Requirement -
Count every line in the data that contains the word "filterUnits", then report that number alone.
☆ ☆ ☆ ☆ ☆
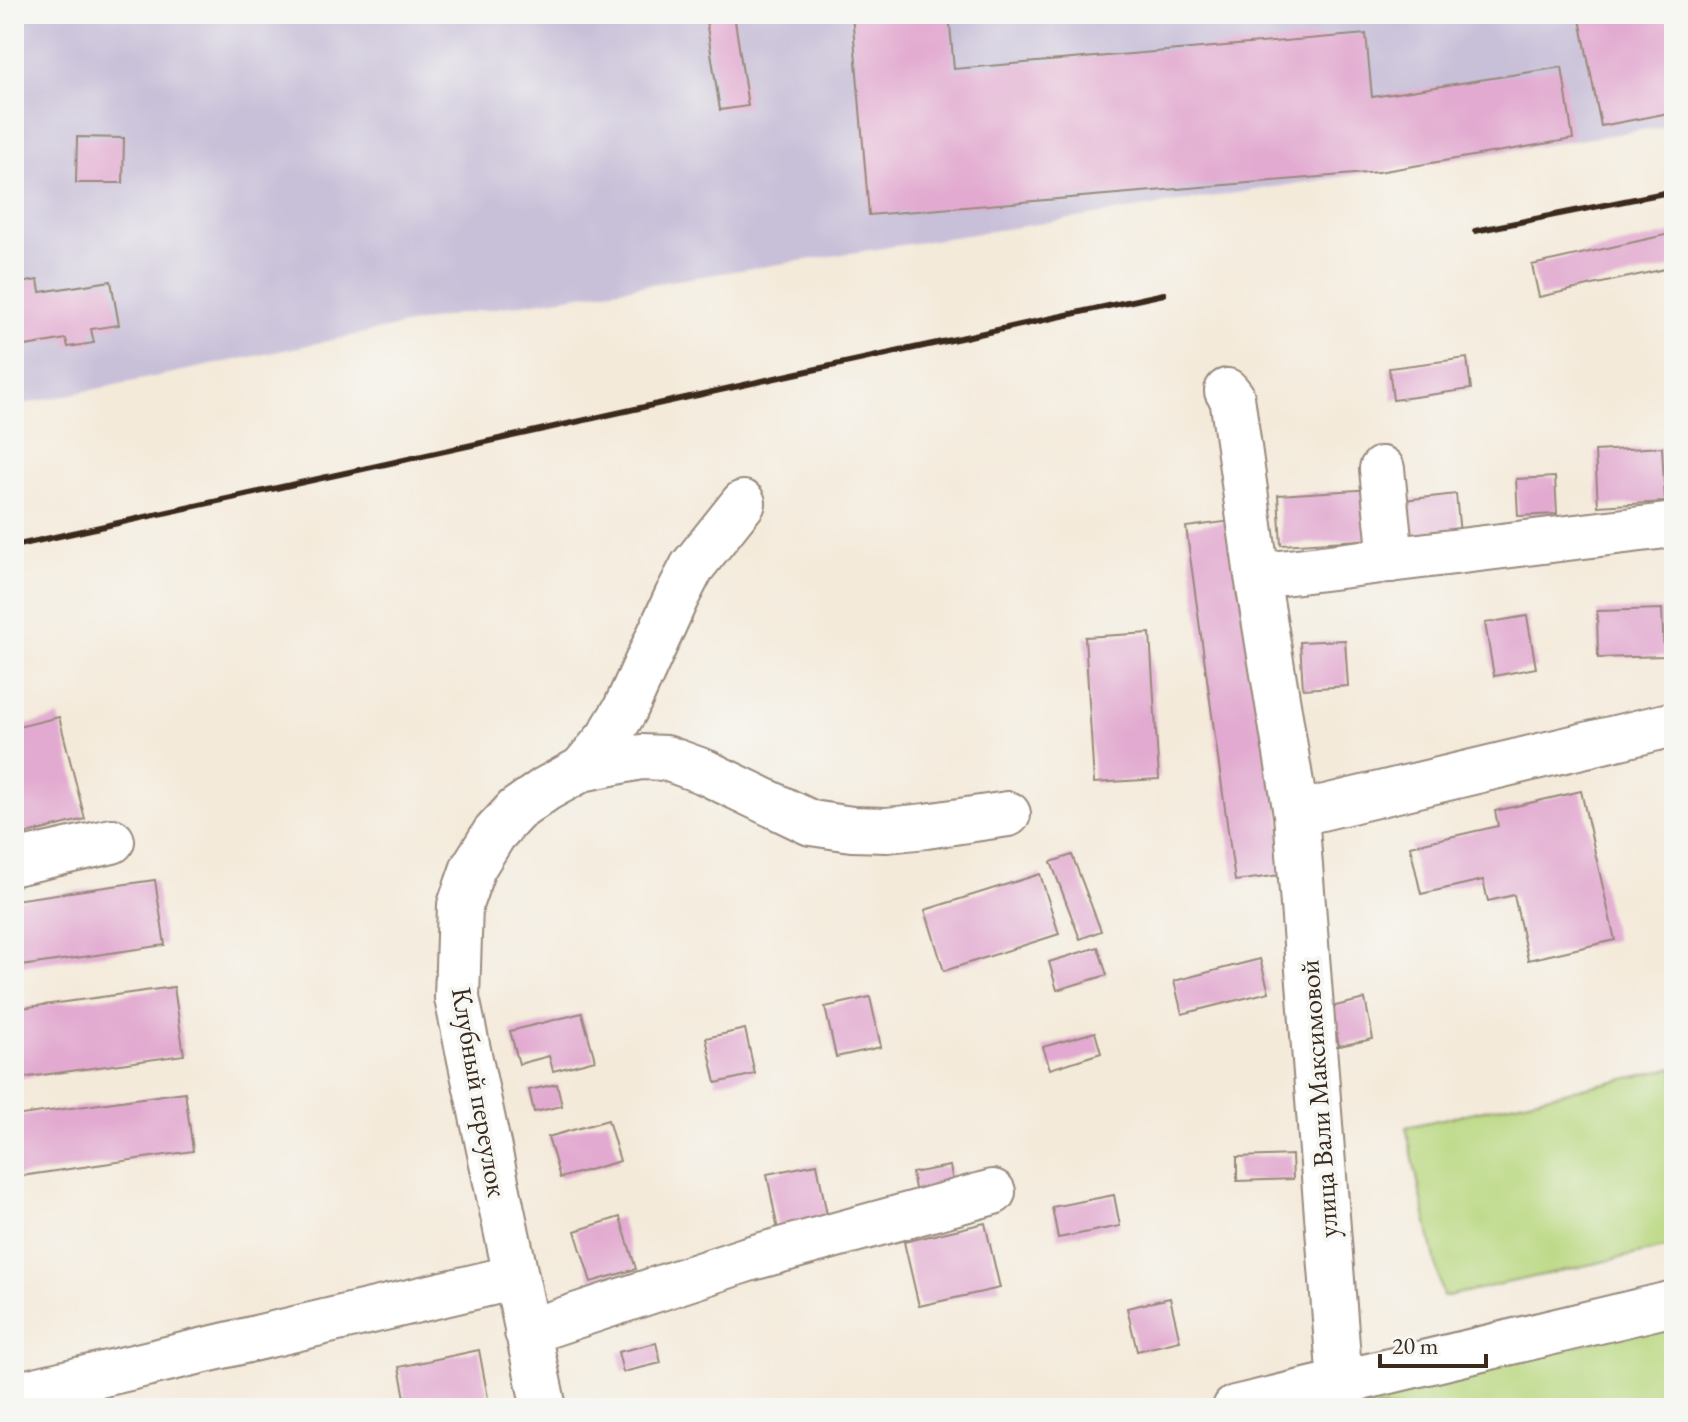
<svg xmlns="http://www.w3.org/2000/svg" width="1688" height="1422" font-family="'EB Garamond',serif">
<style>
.industrial{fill:#c8bfd8}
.green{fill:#b8d77e;stroke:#7a804e;stroke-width:2}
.building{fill:#e2aad0}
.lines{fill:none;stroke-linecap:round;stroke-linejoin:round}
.minor-casing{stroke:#988a7c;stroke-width:48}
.major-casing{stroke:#988a7c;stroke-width:48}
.minor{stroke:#fff;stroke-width:44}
.major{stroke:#fff;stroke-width:44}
.rail{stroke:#3b2a1e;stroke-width:6}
.labels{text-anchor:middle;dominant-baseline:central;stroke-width:8;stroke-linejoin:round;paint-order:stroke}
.street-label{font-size:28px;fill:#3b2a1e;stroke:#f6f6f2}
</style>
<rect width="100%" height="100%" fill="#f6f6f2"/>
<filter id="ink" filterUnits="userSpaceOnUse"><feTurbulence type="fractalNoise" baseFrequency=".0125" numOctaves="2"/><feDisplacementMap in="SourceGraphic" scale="16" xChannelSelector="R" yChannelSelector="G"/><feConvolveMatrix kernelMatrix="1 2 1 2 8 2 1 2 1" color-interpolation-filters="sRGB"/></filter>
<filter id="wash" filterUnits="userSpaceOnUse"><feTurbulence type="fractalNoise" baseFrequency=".006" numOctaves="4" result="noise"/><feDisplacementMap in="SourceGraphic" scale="32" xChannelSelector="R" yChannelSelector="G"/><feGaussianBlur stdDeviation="1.8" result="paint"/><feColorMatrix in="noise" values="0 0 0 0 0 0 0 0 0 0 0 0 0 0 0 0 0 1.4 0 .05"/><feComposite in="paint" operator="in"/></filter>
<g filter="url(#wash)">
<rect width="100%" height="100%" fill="#f4eada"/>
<path class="industrial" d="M14,14H1674V125L458,314L14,406Z"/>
<path class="green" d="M1674,1068V1246L1443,1297L1406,1127Z
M1674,1322V1408H1315Z"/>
<g id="blocks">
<path class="building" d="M705,14H734L748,106L720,110Z
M852,14H949L954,69L1366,34L1372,97L1562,67L1573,139L1378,172L869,215Z
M1579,14H1674V112L1601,126Z
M77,137L124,138L123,183H76Z
M1674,233V267L1539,297L1532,265Z
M38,280L40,292L111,281L119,325L91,329L94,343L68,347L66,339L14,348V284Z
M1467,358L1471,389L1393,400L1389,368Z
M1662,447L1665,502L1598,506L1595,451Z
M1555,477L1557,514L1518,516L1516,479Z
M1374,489L1378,539L1281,545L1278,495Z
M1456,494L1460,534L1408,539L1404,500Z
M1239,520L1288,874L1235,881L1186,527Z
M1662,609L1664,656L1598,658L1597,611Z
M1527,616L1536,668L1494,676L1485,623Z
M1150,633L1159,779L1094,783L1085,637Z
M1345,640L1348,686L1303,689L1300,642Z
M59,717L85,819L14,837V728Z
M1581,791L1615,940L1528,960L1514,895L1488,901L1483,880L1421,894L1410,846L1498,826L1495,811Z
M1072,855L1101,931L1080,939L1051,862Z
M1040,874L1059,934L944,971L925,910Z
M155,880L165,945L14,967V900Z
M1098,947L1107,975L1057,990L1049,962Z
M1260,959L1269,992L1182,1014L1174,981Z
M174,987L184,1055L14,1079V1009Z
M870,997L881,1047L836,1057L825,1007Z
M1365,999L1373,1039L1339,1046L1331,1007Z
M582,1013L595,1060L553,1071L549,1056L519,1064L510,1031Z
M745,1029L755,1074L716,1083L706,1038Z
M1095,1032L1101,1053L1050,1069L1043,1047Z
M557,1084L562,1106L534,1112L529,1090Z
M185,1092L193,1151L14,1177V1116Z
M608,1120L620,1161L560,1178L548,1137Z
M1292,1155L1293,1179L1237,1181V1157Z
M817,1164L828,1220L778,1230L767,1174Z
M950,1166L954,1187L916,1194L912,1173Z
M1114,1195L1120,1226L1058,1238L1052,1207Z
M620,1217L636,1269L591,1282L575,1231Z
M985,1223L1000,1288L919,1306L904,1242Z
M1170,1298L1180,1341L1137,1351L1127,1308Z
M656,1343L661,1363L623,1372L618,1352Z
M479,1350L490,1408H407L399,1367Z"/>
</g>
</g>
<g filter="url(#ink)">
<use href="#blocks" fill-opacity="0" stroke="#988a7c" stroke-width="2"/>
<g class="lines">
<g class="minor-casing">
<path id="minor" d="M1227,391L1232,397L1257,576L1296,814L1340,1384
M1382,469L1391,560
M1257,576L1674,525
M582,769L608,738L625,710L676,598L692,567L743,503
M1296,814L1674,724
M14,863L112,841
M527,1332L748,1259L993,1192
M14,1395L516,1277
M544,1408L457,998L460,905L473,868L494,834L516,810L546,789L582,769L641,757L666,758L705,772L811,823L852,829L887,830L926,826L1008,814"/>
</g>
<g class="major-casing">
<path id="major" d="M1235,1408L1674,1303"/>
</g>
<use href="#minor" class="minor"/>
<use href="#major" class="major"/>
<path class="rail" d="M1475,231L1674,191
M14,546C398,463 780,375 1164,294"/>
</g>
</g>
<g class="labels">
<g class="street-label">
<text transform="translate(480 1092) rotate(80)">Клубный переулок</text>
<text transform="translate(1318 1099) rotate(-94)">улица Вали Максимовой</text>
</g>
</g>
<rect width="1688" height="1422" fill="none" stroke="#f6f6f2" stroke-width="48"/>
<path d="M1380 1354v12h106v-12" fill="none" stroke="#3b2a1e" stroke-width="4"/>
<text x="1392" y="1354" font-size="24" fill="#3b2a1e" stroke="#f6f6f2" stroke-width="6" paint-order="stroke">20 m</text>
</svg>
☆ ☆ ☆ ☆ ☆
Exercise answer -
2